Association of serum progesterone levels on the transfer day with pregnancy outcomes in hormone replacement frozen-thawed cycles with oral dydrogesterone for strengthened luteal phase support.

OBJECTIVE: To investigate the relationship between serum progesterone (P) levels on the day of blastocyst transfer and pregnancy outcomes in frozen-thawed embryo transfer (FET) cycles using hormone replacement therapy (HRT) with oral dydrogesterone for strengthened luteal phase support (LPS). MATERIALS AND METHODS: This was a retrospective study including 1176 FET cycles. All patients received 40 mg of intramuscular (IM) P daily for endometrium transformation plus oral dydrogesterone 10 mg BID from transfer day for strengthened LPS. Pregnancy outcomes were compared between serum P levels on the transfer day ≥10 ng/ml and <10 ng/ml. Furthermore, cycles were divided into 10 groups by deciles of P and ongoing pregnancy rate (OPR) was calculated in each group. Analyses using deciles of serum P were completed to see if these could create further prognostic power. RESULTS: No differences were observed in clinical pregnancy rates (CPRs), OPRs and live birth rates (LBRs) between serum P levels ≥10 ng/ml and <10 ng/ml. Patients with serum P levels <5.65 ng/ml (10th percentile) had a significantly lower OPR (48.31% vs. 58.98%, p = 0.03) and LBR (43.22% vs. 57.75%, p = 0.003) than the rest of the patients.

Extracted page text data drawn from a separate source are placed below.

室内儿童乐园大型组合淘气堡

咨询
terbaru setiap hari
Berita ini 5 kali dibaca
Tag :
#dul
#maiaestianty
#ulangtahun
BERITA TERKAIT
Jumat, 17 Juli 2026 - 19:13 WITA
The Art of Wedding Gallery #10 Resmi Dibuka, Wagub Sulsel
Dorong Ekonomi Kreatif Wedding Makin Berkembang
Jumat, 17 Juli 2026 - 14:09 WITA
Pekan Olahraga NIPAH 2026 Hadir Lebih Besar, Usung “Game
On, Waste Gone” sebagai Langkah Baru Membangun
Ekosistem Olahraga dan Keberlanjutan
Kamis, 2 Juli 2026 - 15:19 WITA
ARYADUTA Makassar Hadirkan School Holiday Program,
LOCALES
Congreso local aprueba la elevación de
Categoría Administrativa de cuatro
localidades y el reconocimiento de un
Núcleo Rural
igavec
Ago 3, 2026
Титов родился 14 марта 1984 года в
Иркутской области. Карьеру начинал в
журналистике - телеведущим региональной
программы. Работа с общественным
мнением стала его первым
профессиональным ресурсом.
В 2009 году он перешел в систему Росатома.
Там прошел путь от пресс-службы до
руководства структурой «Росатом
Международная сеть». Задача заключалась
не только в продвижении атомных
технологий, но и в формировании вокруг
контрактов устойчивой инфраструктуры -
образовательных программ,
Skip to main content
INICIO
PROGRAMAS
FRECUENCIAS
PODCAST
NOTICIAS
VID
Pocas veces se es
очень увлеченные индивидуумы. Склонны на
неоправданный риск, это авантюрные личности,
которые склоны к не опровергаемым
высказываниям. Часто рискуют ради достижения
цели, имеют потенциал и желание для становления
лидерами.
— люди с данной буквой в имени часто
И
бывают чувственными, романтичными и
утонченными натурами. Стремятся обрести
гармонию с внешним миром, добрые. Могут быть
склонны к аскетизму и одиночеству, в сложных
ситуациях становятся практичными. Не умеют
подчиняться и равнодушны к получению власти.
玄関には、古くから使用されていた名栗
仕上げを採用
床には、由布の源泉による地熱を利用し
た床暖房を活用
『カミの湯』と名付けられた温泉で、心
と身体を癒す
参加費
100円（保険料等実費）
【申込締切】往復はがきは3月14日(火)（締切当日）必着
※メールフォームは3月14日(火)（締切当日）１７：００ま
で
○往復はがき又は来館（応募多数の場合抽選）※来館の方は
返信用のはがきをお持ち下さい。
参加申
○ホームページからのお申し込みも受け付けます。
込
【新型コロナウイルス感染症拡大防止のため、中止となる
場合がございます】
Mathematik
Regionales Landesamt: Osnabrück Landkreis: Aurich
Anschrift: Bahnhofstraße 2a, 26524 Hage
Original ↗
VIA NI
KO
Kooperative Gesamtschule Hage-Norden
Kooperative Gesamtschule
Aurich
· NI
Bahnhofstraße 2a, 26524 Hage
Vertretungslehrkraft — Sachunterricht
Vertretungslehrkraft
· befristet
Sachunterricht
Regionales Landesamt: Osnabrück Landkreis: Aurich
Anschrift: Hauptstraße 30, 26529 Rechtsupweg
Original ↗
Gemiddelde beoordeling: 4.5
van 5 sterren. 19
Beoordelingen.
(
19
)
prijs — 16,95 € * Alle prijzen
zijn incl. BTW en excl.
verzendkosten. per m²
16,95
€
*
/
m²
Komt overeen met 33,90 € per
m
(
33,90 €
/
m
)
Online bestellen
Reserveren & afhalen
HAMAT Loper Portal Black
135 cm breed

Multivariate logistic regression analysis showed serum P levels on the transfer day were not associated with pregnancy outcomes. CONCLUSION: Measuring serum P levels on the day of HRT-FET is of clinical importance. Lower serum P levels impact the success of HRT-FET cycles, suggesting that there may be a threshold below which it is difficult to improve pregnancy outcomes via oral dydrogesterone to strengthen LPS.